An example FLASK server using the V7 darwin-py python repository to produce patches from larger images and upload them to a new dataset is made available at the V7 github here.

Why is it useful?

When handling large images there is a variety of reasons why it can be useful to convert them into smaller patches. One reason is the limit of GPU memory that will regulate the maximal image size that can be used for training your neural networks. A common method to handle limited GPU memory is to downsize the images, but that is not always a viable strategy. Images with small objects can have them reduced to only a couple of pixels in size after down sampling and reduce the models ability to correctly find and delineate those objects for example. In this case it can be beneficial to instead use augmentation strategies such as cropping, or just split your images into smaller patches.

The ability to generate patches from a large image, either by splitting up the image or to manually choose areas to generate patches from for a downstream task can be used for a myriad of other reasons as well. Such as quality control, designing a new dataset for task X, making it easier for annotators to work on images with a lot of details and/or objects, and so on. In this guide we hope to give you building blocks to support with above tasks but also enable you to build workflows we have yet to imagine.

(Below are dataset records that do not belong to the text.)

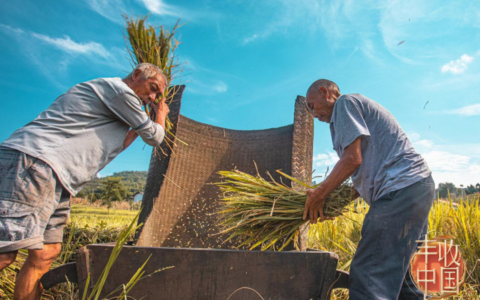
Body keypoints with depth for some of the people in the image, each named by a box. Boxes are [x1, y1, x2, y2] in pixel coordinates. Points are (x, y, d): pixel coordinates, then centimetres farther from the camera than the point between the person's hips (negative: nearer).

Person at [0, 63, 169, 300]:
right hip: (32, 160, -10)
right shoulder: (119, 89, -3)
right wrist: (161, 114, 22)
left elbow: (114, 146, 29)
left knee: (45, 254, 6)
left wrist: (148, 115, 29)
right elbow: (155, 137, 0)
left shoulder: (113, 101, 27)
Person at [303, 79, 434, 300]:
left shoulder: (345, 102, -1)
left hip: (401, 191, -11)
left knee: (368, 277, -11)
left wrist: (319, 195, -5)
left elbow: (353, 158, -13)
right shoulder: (361, 106, 28)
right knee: (397, 275, 15)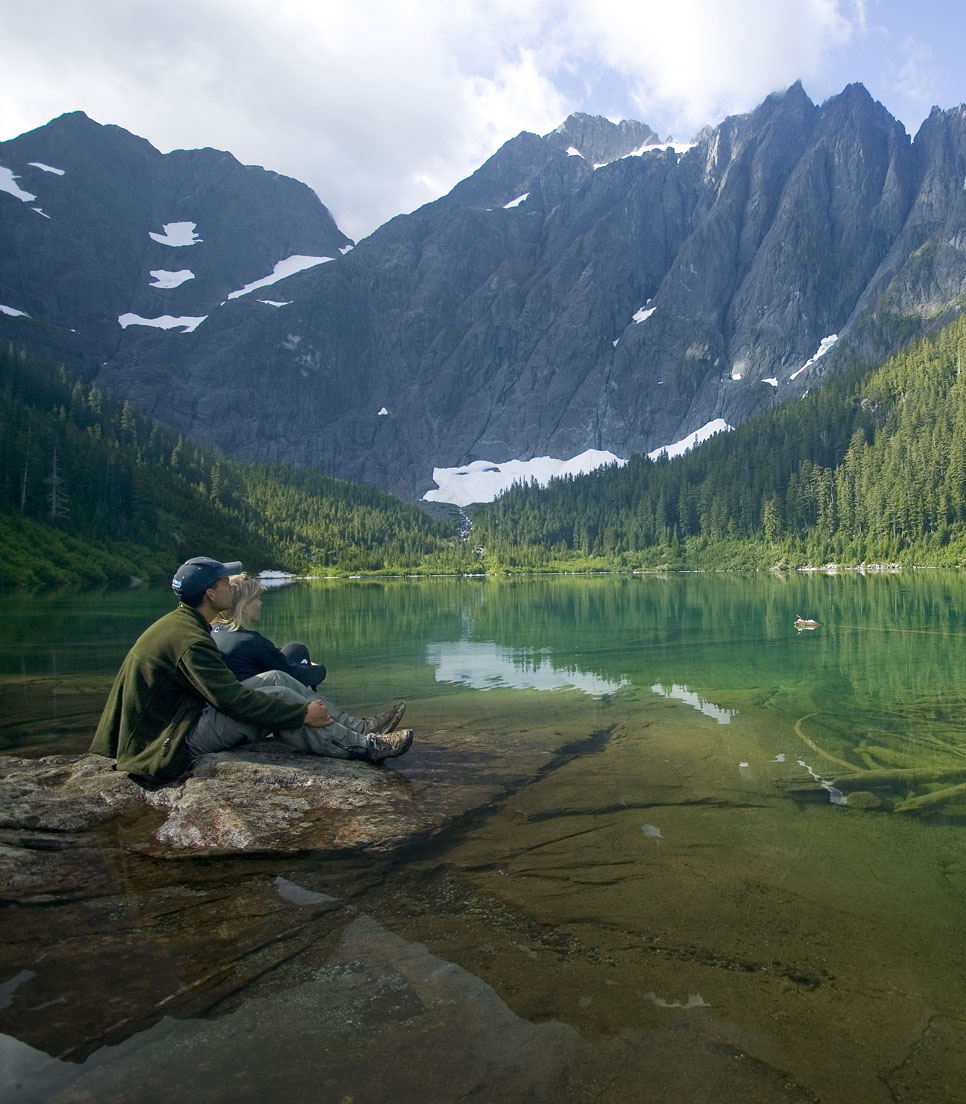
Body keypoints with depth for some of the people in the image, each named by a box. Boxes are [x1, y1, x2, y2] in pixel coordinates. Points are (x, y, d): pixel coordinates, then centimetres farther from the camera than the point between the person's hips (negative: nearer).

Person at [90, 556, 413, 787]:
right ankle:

Satellite images of the pyramids of Giza from NASA

Generating Image Patches on V7

Lets start with visualizing what an example workflow looks like. As seen in the following image there is three components to that needs to be in place. First thing to set up is a V7 workflow that in this case takes in a dataset with large satellite images, an annotation step were patches is defined by bounding boxes, a review stage to check the quality and then a webhook stage that will send information about the images and the newly made annotations to a REST server. The REST-server will in this case use the darwin-py python library to read the annotations sent to the REST-server, crop out patches from the large images and then upload the results to a new dataset that is ready to be used for other downstream tasks such as model training.


Workflow visualization, generating a new dataset with patches from large images by utilizing webhooks.

The V7 workflow

Lets take a closer look at the V7 webhook workflow. To use the provided example REST Service to crop the images the annotations first needs to be formatted in the correct way. We currently support images (not videos or 3D volumes) and the crops are defined by using bounding box annotations. This bounding box annotations needs to contain the keyword patch in the name to be used for cropping by the server. This is useful is you want to choose key areas of interest to use for further down-stream tasks.

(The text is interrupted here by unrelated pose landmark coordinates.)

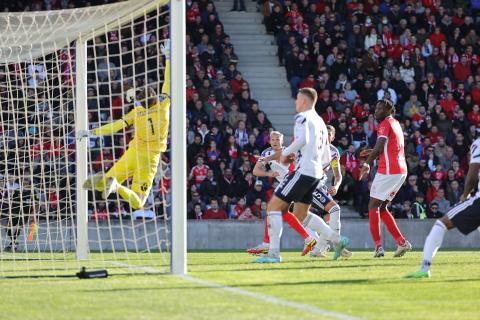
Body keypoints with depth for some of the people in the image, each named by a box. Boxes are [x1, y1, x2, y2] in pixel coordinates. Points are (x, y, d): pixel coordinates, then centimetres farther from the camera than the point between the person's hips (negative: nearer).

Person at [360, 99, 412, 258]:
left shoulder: (385, 124, -7)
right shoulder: (396, 124, 21)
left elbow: (379, 147, -15)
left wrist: (366, 164, -5)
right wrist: (373, 153, 18)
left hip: (388, 170, -9)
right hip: (401, 171, 9)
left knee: (373, 206, -2)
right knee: (382, 208, 16)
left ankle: (378, 246, -10)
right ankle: (401, 242, 7)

Adding the formatting (NxM) to the annotation name will further crop the marked area into NxM patches of equal size. This is very useful if you need to crop the whole image or a smaller area of it into multiple patches very quickly, a tip here is to use copy the annotation between images (ctrl+c) -> (ctrl+v) to quickly apply this transformation on multiple images. Using the annotation name

patch (6x4)

will for example generate 24 equally sizes patches from the marked area in the original image and upload it to your target dataset. Additional information about V7 workflows can be found here.

Configure the V7 webhook

There is two things we need to get in place to have the webhook communicate with provided REST-server, the first is the URL, and then a target query needs to be added. This is how we pass information of where to upload the generated patches. The formatting is as follows


The default port using the example code is 8080 and the target dataset needs to be in the same project as the input dataset and the built workflow. The ip-address needed is the public IP address where the provided REST server is running. An example URL could look like:

Just make sure that the target dataset is an existing (perhaps empty) dataset in your project. Additional details about webhooks can be found here.


The REST-server

All instructions on how to install and run an example version of a REST-server that can parse patches in the manner outlined above can be found in the readme in this public V7 github repo.

Once it is up and running, annotate away and pass the image trough the workflow outlined above to easily generate patches from larger images. The code is provided as-is and can be thought as an example of how you can customize and automate tasks using workflows and webhooks. Feel free to use the code as a template for your own webhook tasks.